The polls have closed in Iraq

We'll start with the good news, from CNN:
Polls have closed in Iraq's first free election in a half century, with the independent election commission reporting a 72 percent turnout of registered voters nationwide by mid-afternoon amid attacks and threats of attacks to disrupt the vote.

The commission's Adil Al-Lami and Safwat Rashid did not release figures for Iraq's largest province, al-Anbar -- west of Baghdad, including Falluja and Ramadi -- or the northwestern Nineveh province, which includes Mosul.

"There has been a vast turnout in Iraq," Rashid said.

"The news is freedom has won," Al-Lami said. "We have conquered terrorism."
72% of people voted? Remember that the highest voter turnout of the last 36 years in the United States brought out 60% of the eligible voting population. Andrew Sullivan would call that a success:
Here are my criteria: over 50 percent turnout among the Shia and Kurds, and over 30 percent turnout for the Sunnis. No massive disruption of voting places; no theft of ballots. Fewer than 500 murdered.
Or would he?
My revised criteria: 45 percent turnout for Kurds and Shia, 25 percent turnout for the Sunnis, under 200 murdered. No immediate call for U.S. withdrawal.
No, I don't think he would, although he's not overly clear:
Success is 80 percent turnout in--in most of the regions, extremely enthusiastic voting among the Kurds and the Shias, and better than expected among the Sunnis.
That Sullivan guy sure makes a lot of sense. Anywhere, where was I heading with this? Ah yes - a poll taken recently by the Iraqi Ministry of Planning gave some interesting results:
72.4 % of all of those polled said they would participate in the elections.

97% of Iraqis in Kurdistan said they would participate in the elections.

96% of Iraqis in the southern provinces (mainly Sheeit [Shia] areas) said they would participate in the elections.

33% of Iraqis in the central provinces (Sunni Area) said they would participate in the elections.
Now, 72% of people did end up voting, and Zogby claims that only 9% of Sunnis were going to vote.
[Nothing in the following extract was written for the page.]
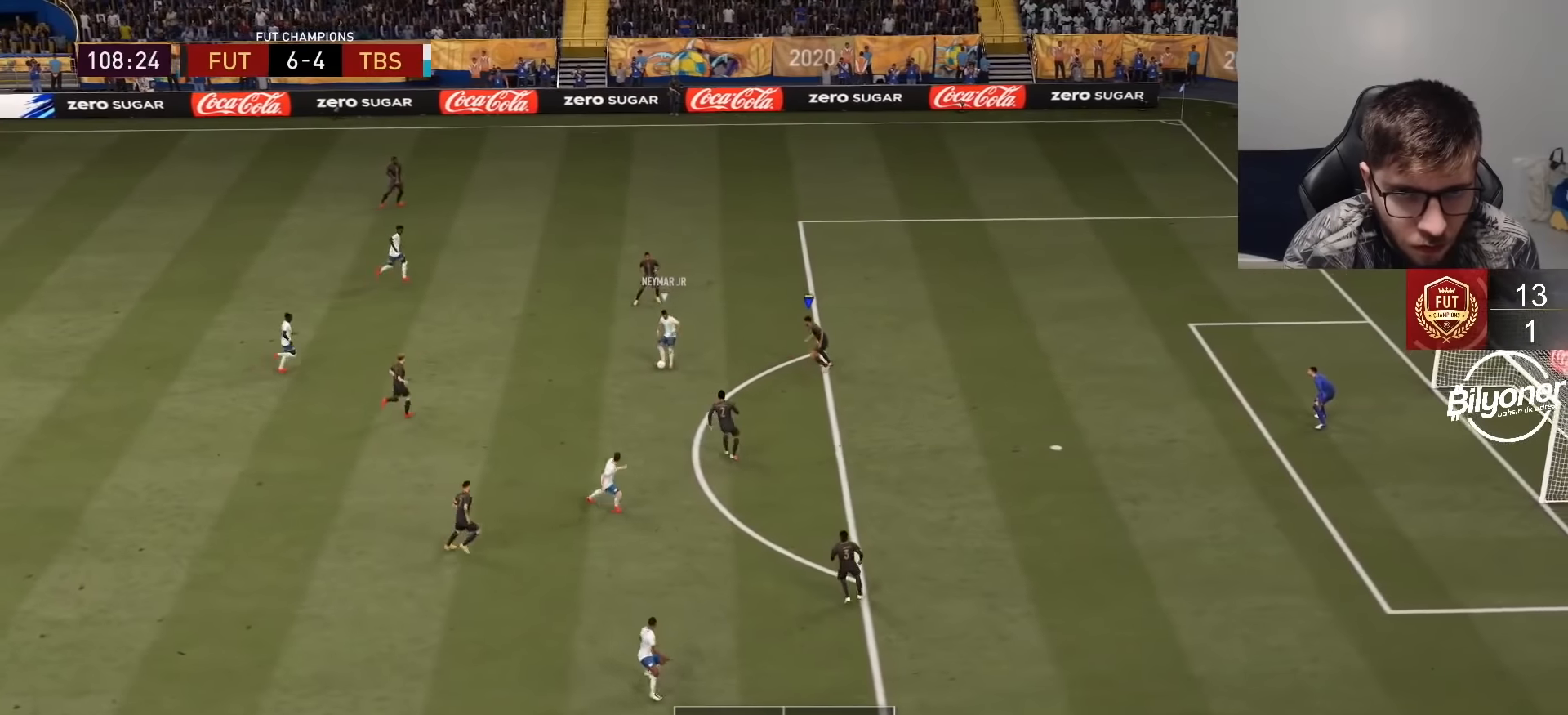
{"buttons": ["R2"], "left_stick": "right", "right_stick": "center", "events": [[66, "left_stick", "left"], [300, "L2", "up"], [316, "left_stick", "down"], [450, "left_stick", "right"]]}
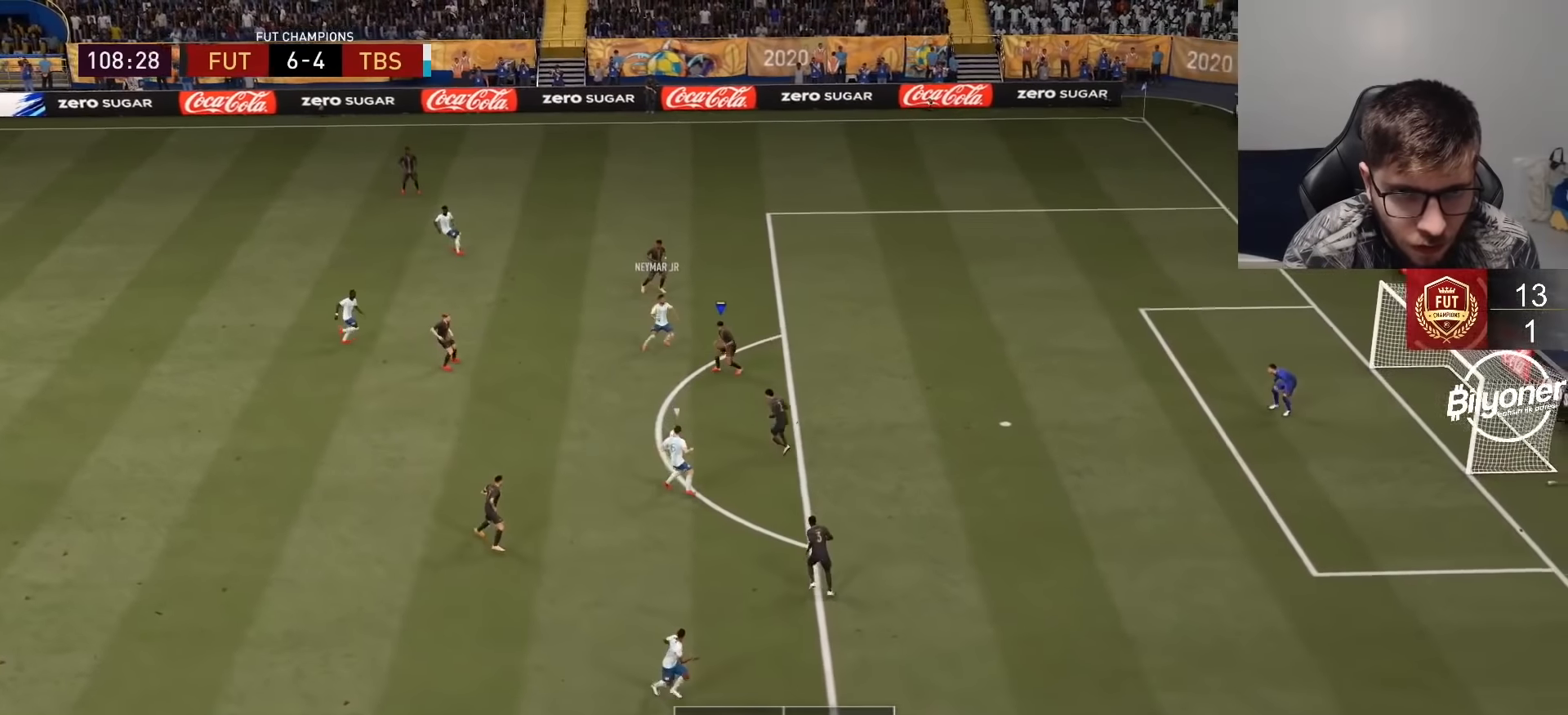
{"buttons": ["R2"], "left_stick": "right", "right_stick": "center", "events": []}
So we can say pretty safely that since the number of Kurds and Shi'ite Muslims voting can't go up too much higher, and they make up the majority of voting areas, so therefore if the polling numbers are even vaguely accurate (and they appear to be the most accurate polls since the American exit polls of, erm, umm, nevermind), the Iraqi election is a resounding success under Sullivan's first two sets of criteria, and is a comfortable success by the other.

When Andrew Sullivan gets out of bed, we'll see how he judges the election - and since even Reuters and AP can't bury the success that is the 2005 Iraq election, Sullivan doesn't look like he's got any choice but to realise he underestimated the will for democracy among most of Iraq.

But while the election created one big winner (the vast majority of the Iraqi people), it created a few losers in the media and the anti-Bush left. They claimed the Afghanistan elections would be delayed, and they were wrong. They claimed the Iraq elections either should or would be delayed, and they were wrong on both counts. They thought people wouldn't embrace democracy, and they were wrong. It doesn't leave many more places for the left to be wrong.